JAGR FONDLY REMEMBERS TIME WITH RANGERS
CSNNE.com points out Bruins winger Jaromir Jagr was asked about the four years he spent in New York City, where he was at the tail end of his hockey prime. The Bruins and Rangers will square off in Game 1 of their playoff series Thursday night.
“I have a lot of good memories in New York. All of the years, we made the playoffs. In the first year nobody believed we could make the playoffs, and we did it. My first year was Hank’s first year and Tom Renney’s first year as a coach,” said Jagr. “We had such a good group of players and we surprised everybody. Such good memories in that hockey time for me.
“But now it’s a different story. I’m not good now. I was a lot better hockey player then, when I was in New York. Of course I’m different. I am honest. I cannot lie.”
Jagr on Lundqvist: “He’s just a good goalie. I never studied the goalie position and I’ve never been a goalie coach, so I don’t know why he’s good,” said Jagr. “He’s because he stops most of the pucks. He’s tough to score on and he doesn’t make mistakes. As far as he goes, the team goes. It’s always been like that since I was there. He’s the most important guy on that team.”
AVS’ KROENKE WIRED TO WORK
Compelling feature in the Denver Post about Josh Kroenke, new president of the Colorado Avalanche. He also happens to be the son of two billionaires.
On his process: “I’m very analytical. I’m very observant. And I like to break down what I’m observing. It’s fun for me to work in the sports world, because I can be analytical constantly. But, at different times of the year, it does kind of bite you, because there is too much to process. And you wind up not sleeping.”
On how folks who expect him to act if he has all the money and all the answers in the world are disappointed: “I don’t act that way at all. I’m a very humble person. That’s how I was raised by my mom and dad. I’m an incredibly hard worker. I don’t like sitting idly by and let other people do things. I’m wired to work hard. And I don’t think it’s going away anytime soon.”
On how money can’t buy wisdom or respect: “There are times when I have to prove and assert myself, and I very much understand that. I’m still young in this industry, and I’m well aware of that.”
NABOKOV WANTS TO STAY WITH ISLES
The New York Post relays Islanders goaltender Evgeni Nabokov, 37, said his agent spoke to general manager Garth Snow four weeks ago, but they haven’t talked since. There were contract negotiations early in the season, but they broke off. Nabokov expressed interest in his exit meeting of coming back, after a rock-solid regular season in which he had a 2.50 GAA and .910 save percentage.
“I think Garth will make his decision,” Nabokov, who is slated to become an unrestricted free agent, said. “I told him I would like to stay, but we were fighting for the playoffs and nothing was going on. Now we have to see.”
RIBEIRO STILL SEEKS 4 OR 5-YEAR CONTRACT
The Washington Times indicates pending unrestricted free agent Mike Ribeiro said Wednesday he needs a four- or five-year deal, which might be a tall order for the Caps to give a 33-year-old.
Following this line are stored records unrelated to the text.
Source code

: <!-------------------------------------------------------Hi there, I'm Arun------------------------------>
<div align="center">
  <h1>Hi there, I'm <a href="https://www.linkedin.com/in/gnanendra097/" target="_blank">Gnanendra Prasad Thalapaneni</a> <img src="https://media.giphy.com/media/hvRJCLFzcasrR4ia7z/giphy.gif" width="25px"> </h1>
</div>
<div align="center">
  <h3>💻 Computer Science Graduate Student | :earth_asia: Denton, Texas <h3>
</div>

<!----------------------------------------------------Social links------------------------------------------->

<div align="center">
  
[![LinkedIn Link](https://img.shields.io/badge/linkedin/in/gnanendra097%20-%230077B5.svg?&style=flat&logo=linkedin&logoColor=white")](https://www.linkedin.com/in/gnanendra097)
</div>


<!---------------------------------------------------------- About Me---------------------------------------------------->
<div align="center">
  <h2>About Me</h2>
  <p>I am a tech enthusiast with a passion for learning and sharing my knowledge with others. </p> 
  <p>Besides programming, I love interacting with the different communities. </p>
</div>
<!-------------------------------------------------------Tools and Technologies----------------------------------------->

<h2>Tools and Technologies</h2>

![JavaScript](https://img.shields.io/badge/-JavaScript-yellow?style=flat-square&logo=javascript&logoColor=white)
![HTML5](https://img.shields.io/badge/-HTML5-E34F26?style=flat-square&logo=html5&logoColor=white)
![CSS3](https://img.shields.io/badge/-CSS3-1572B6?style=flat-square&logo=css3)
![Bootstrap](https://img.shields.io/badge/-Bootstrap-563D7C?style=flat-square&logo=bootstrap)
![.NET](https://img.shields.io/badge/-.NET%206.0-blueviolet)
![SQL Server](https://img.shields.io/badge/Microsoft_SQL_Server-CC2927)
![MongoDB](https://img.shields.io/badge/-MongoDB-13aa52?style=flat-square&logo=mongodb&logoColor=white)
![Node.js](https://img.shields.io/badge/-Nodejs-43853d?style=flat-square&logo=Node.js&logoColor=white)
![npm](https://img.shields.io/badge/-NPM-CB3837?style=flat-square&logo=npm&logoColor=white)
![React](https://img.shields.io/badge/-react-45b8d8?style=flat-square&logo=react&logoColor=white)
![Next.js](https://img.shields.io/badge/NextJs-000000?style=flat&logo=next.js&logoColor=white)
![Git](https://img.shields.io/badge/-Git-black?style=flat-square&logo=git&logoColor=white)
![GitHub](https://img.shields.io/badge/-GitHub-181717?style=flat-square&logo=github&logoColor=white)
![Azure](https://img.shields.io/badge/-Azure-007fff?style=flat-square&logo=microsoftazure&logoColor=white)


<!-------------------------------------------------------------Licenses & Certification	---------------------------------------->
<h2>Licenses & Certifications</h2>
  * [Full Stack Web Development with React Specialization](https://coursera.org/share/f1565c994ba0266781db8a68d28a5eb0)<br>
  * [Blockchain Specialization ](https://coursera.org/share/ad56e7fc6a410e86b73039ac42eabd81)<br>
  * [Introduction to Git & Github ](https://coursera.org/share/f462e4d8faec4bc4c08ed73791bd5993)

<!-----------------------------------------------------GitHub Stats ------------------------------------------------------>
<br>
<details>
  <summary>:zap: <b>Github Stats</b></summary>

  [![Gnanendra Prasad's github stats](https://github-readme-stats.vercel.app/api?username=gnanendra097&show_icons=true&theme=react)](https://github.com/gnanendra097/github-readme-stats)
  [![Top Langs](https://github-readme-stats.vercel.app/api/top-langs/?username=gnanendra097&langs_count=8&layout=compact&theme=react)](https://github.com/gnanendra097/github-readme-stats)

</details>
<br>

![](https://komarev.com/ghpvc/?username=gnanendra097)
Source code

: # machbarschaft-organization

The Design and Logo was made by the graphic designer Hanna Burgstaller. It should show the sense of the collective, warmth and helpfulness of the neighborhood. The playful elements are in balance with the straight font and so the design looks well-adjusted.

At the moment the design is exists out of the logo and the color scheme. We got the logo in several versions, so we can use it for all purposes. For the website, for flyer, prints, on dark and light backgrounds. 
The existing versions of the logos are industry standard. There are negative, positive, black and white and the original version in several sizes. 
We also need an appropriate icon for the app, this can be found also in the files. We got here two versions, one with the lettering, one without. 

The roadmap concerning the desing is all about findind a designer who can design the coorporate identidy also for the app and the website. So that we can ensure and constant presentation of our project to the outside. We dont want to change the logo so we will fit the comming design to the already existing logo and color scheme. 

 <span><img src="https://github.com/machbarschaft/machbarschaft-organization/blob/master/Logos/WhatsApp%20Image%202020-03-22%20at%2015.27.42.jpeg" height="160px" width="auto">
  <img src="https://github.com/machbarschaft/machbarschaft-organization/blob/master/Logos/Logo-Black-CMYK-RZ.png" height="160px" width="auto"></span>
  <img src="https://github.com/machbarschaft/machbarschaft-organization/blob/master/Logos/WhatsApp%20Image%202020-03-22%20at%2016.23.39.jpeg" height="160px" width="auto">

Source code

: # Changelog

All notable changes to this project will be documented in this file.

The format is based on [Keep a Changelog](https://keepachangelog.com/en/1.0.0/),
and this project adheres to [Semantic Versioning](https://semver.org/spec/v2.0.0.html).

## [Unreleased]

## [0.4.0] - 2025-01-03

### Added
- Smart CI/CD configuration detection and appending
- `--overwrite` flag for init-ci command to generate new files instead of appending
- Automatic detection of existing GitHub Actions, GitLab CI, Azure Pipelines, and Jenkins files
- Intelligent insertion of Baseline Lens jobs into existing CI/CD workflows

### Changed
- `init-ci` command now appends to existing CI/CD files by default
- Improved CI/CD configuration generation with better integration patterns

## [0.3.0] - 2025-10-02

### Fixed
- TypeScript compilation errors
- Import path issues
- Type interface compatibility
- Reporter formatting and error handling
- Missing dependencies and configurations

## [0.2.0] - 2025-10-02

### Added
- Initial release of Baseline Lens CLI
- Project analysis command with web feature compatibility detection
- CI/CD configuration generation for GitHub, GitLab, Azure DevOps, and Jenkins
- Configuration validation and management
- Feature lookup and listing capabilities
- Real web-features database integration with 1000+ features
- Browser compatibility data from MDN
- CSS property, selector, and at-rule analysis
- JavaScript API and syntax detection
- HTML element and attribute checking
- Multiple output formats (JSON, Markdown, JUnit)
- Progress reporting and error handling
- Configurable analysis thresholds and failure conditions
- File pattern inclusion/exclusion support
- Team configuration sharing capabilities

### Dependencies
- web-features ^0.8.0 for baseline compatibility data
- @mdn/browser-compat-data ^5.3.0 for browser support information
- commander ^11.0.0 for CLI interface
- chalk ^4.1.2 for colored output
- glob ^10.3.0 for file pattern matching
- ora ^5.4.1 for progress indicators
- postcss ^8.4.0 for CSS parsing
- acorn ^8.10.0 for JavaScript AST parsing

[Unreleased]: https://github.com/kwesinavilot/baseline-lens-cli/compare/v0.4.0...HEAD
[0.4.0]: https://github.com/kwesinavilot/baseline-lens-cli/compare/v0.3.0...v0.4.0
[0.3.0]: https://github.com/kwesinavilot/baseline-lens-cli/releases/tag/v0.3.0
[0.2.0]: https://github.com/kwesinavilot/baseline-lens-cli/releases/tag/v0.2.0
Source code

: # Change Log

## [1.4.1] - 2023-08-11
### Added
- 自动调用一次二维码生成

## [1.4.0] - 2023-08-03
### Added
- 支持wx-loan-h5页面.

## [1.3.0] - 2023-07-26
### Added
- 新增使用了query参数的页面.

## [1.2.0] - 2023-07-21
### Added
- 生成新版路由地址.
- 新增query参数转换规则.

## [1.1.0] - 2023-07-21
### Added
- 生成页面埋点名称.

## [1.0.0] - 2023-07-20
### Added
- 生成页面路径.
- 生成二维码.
“I don’t see myself getting worse,” Ribeiro said. “It can only get better. I can be out there. I can work out more. There’s a lot of room there to improve and, you know, that’s why I don’t think I should have less than four or five years.”
General manager George McPhee offered this: “It’s always a delicate process, whoever you’re negotiating with. It’s important to be hard on the merits and soft on the people and do it right. But I’ve never really discussed contract negotiations. As I’ve said 100 times, it never helps the process. And so we’ll get to work on it and see what develops.”